[Opening DATASET RECORDS section]
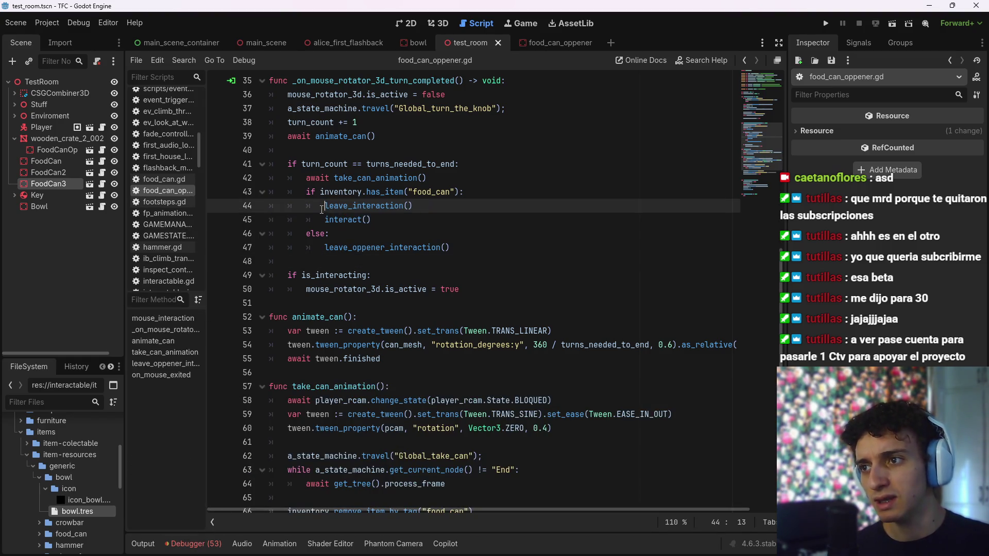
click(217, 205)
click(217, 220)
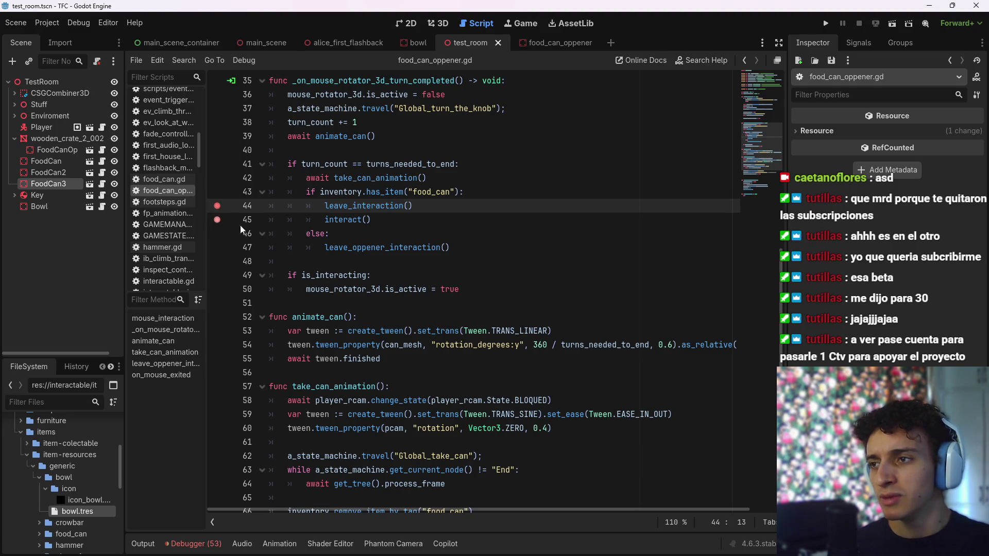
click(391, 221)
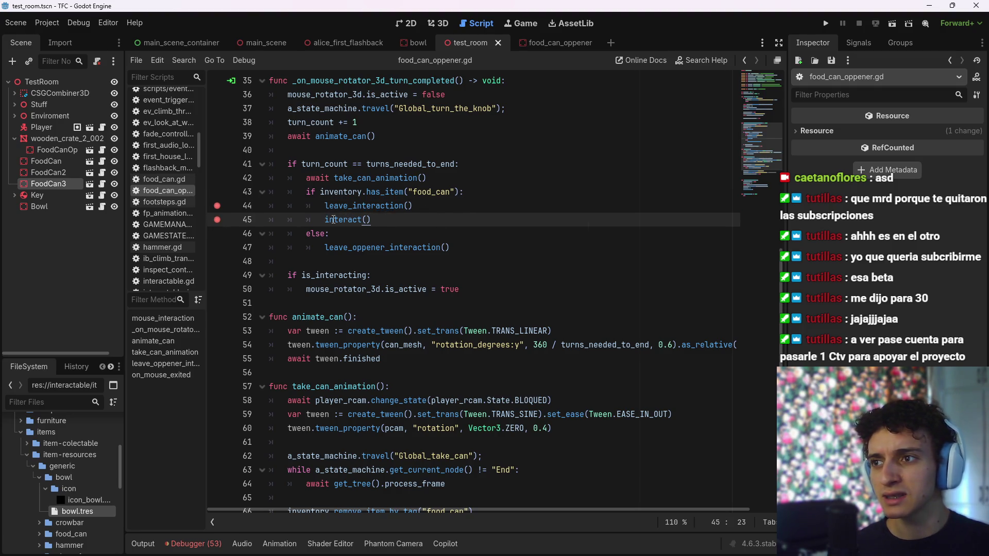
click(892, 24)
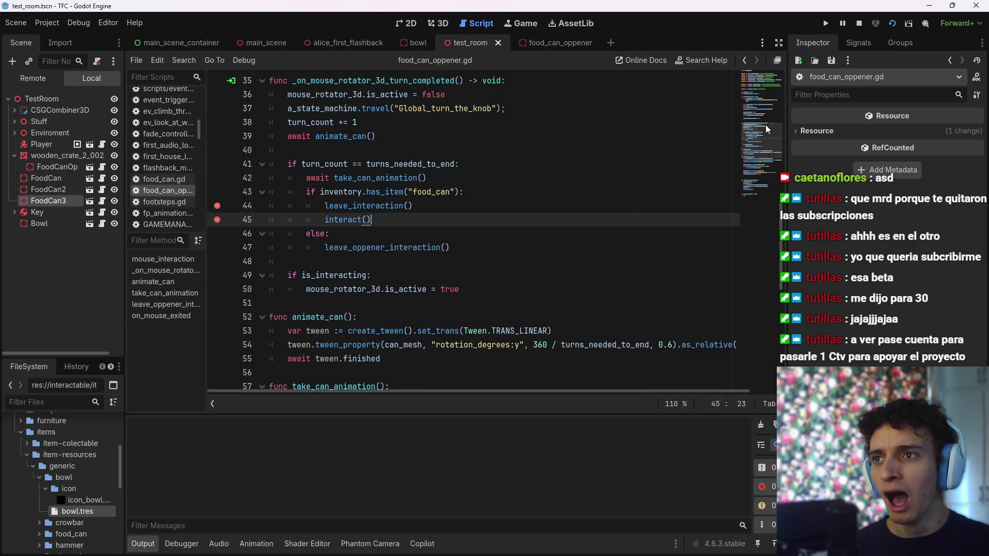
Walk to the crate and interact, relaunch after the dialogue error, then use the food can on the table
key(w)
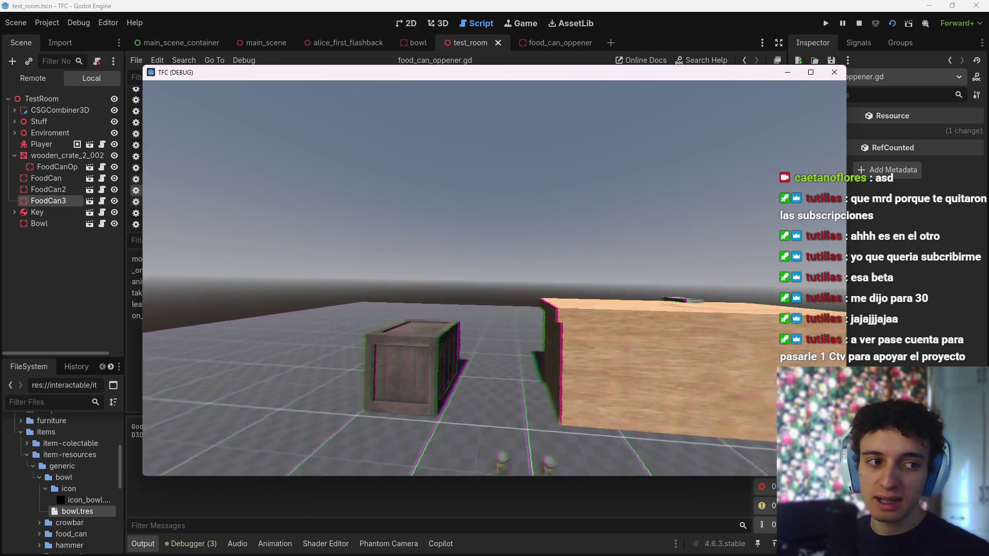
key(e)
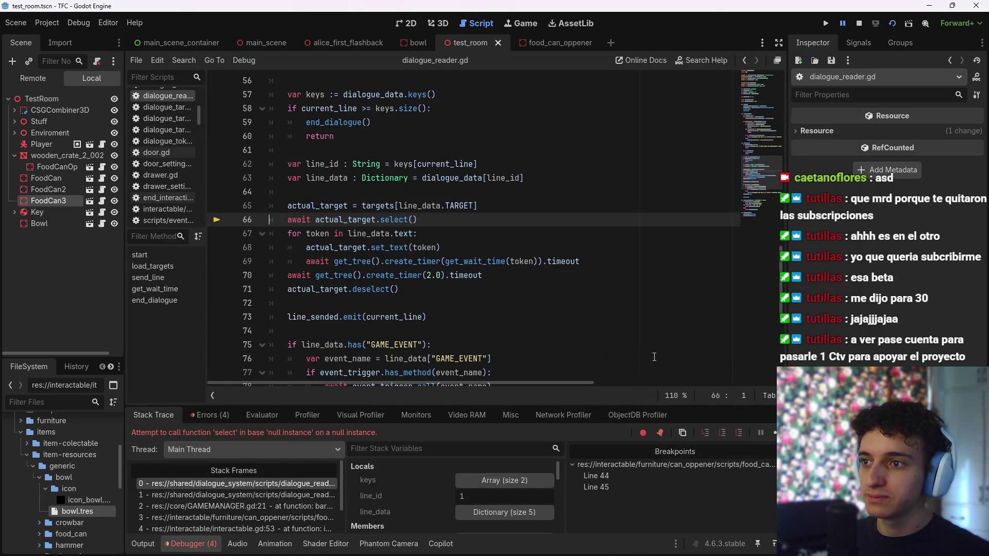
click(896, 23)
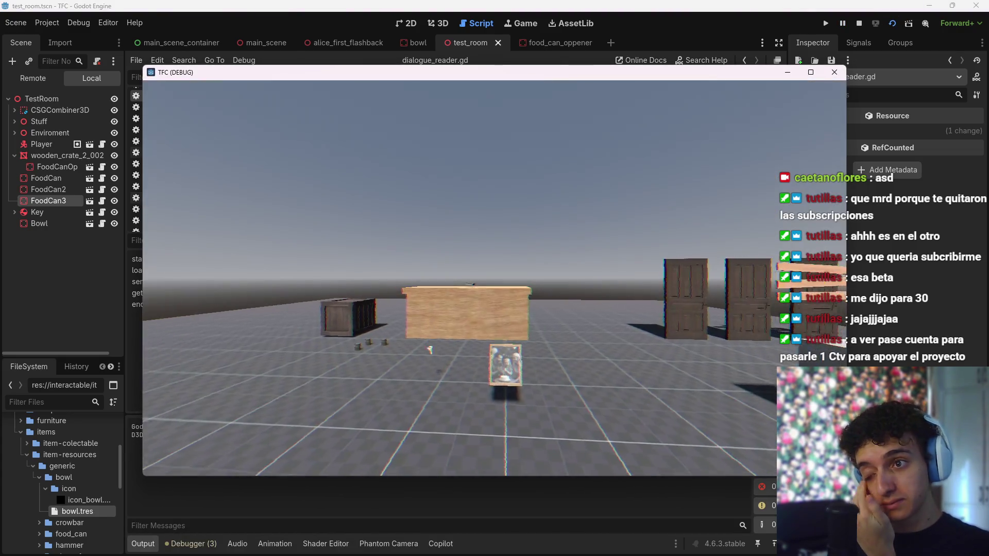
key(w)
[Closing DATASET RECORDS section]
● EXERCISE REQUIREMENTS: Only the text of the entries belongs in the answer, copied exactly; the pictures stay out.

● REPLY TO THE TASK:
click(217, 205)
click(217, 220)
click(391, 221)
click(892, 24)
Walk to the crate and interact, relaunch after the dialogue error, then use the food can on the table
key(w)
key(e)
click(896, 23)
key(w)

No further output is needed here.